Published online by Cambridge University Press: 05 June 2014
This book is about stochastic networks and their applications. Large-scale systems of interacting components have long been of interest to physicists. For example, the behaviour of the air in a room can be described at the microscopic level in terms of the position and velocity of each molecule. At this level of detail a molecule's velocity appears as a random process. Consistent with this detailed microscopic description of the system is macroscopic behaviour best described by quantities such as temperature and pressure. Thus the pressure on the wall of the room is an average over an area and over time of many small momentum transfers as molecules bounce off the wall, and the relationship between temperature and pressure for a gas in a confined volume can be deduced from the microscopic behaviour of molecules.
Economists, as well as physicists, are interested in large-scale systems, driven by the interactions of agents with preferences rather than inanimate particles. For example, from a market with many heterogeneous buyers and sellers there may emerge the notion of a price at which the market clears.

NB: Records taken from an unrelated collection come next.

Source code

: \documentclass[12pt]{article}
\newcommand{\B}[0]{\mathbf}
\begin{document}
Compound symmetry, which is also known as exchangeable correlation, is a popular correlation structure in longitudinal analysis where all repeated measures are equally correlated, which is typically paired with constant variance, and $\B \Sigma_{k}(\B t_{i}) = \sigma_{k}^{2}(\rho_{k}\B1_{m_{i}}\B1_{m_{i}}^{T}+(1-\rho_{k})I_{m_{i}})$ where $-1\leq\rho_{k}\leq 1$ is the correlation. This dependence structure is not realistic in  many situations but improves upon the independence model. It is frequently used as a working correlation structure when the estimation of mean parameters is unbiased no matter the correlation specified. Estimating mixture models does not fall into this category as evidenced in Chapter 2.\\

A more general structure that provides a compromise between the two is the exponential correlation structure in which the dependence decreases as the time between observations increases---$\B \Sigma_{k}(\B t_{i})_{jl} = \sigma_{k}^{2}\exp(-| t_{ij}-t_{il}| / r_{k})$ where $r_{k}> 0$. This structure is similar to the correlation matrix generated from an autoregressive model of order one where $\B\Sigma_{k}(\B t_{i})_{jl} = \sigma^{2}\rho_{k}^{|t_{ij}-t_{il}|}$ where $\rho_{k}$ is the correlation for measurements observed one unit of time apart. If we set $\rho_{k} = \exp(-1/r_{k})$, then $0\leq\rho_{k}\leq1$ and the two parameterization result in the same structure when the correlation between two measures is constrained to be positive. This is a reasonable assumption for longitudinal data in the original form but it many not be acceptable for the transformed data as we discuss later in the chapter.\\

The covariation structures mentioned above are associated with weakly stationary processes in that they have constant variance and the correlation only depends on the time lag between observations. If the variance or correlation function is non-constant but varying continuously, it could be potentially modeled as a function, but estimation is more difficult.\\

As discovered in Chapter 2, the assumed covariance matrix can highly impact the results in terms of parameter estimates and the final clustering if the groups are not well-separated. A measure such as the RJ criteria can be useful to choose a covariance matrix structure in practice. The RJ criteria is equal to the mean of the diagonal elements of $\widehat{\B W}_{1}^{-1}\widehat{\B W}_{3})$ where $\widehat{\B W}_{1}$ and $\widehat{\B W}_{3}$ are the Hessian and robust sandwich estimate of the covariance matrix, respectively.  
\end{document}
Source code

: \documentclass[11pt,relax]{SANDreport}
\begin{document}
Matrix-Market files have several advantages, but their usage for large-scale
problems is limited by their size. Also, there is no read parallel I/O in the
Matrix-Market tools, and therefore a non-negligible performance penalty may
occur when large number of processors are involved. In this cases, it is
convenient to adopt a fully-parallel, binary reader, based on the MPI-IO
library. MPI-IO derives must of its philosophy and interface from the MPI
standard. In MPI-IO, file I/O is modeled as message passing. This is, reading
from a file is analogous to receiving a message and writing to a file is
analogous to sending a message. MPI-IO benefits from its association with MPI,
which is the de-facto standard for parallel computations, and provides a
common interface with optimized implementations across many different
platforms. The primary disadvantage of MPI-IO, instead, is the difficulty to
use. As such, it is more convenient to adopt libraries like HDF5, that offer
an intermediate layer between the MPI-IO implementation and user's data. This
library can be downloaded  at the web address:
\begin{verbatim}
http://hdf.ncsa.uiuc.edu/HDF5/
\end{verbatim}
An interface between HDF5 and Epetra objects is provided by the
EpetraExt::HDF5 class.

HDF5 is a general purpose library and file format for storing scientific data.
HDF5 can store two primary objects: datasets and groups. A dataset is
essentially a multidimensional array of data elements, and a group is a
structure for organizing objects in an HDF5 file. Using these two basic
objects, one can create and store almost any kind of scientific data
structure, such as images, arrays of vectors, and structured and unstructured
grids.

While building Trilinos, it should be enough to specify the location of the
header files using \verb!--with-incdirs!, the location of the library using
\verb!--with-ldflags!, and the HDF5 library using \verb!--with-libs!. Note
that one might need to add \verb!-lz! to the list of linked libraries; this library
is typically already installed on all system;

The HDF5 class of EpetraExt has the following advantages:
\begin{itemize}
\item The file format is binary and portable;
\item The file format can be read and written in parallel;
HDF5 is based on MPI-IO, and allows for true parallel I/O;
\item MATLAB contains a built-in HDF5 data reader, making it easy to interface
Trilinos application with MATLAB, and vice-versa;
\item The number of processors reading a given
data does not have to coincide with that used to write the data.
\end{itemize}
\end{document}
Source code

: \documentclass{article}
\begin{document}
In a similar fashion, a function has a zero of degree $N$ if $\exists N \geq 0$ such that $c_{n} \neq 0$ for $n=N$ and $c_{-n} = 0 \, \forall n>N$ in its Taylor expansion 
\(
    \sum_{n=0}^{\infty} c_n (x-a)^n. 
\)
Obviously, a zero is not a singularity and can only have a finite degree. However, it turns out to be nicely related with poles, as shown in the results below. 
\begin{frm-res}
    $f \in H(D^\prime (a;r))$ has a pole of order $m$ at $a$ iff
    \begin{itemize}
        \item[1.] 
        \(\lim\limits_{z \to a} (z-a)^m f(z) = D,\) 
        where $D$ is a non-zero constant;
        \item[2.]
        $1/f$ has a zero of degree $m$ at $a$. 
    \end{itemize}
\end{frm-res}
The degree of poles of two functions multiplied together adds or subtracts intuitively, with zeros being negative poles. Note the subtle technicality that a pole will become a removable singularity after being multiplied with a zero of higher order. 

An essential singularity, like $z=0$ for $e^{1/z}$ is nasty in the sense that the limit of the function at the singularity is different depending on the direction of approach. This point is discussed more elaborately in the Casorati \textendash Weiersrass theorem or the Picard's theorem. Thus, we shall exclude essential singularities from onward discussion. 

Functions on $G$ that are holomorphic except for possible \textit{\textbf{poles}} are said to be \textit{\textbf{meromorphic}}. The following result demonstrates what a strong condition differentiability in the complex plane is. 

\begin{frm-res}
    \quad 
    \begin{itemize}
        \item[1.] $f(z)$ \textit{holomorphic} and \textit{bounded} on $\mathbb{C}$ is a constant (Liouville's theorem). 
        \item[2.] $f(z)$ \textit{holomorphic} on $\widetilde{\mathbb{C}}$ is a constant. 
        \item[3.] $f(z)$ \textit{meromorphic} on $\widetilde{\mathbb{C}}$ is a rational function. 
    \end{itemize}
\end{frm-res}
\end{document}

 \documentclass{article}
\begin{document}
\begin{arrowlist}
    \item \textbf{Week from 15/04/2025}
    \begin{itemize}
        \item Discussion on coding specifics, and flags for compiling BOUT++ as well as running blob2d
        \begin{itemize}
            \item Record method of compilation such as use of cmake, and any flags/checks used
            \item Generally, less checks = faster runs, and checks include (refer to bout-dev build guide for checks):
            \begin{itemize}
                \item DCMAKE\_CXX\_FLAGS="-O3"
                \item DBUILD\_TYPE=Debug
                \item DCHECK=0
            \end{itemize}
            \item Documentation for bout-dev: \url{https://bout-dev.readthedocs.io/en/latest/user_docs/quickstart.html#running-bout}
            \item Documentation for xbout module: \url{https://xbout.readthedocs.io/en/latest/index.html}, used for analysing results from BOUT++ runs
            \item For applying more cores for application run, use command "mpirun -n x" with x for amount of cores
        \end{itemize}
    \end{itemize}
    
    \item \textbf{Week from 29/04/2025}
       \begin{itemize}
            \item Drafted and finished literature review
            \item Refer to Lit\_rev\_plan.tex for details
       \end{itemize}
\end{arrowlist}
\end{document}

Over the last 100 years, some of the most striking examples of largescale systems have been technological in nature and constructed by us, from the telephony network through to the Internet. Can we relate the microscopic description of these systems in terms of calls or packets to macroscopic consequences such as blocking probabilities or throughput rates? And can we design the microscopic rules governing calls or packets to produce more desirable macroscopic behaviour? These are some of the questions we address in this book.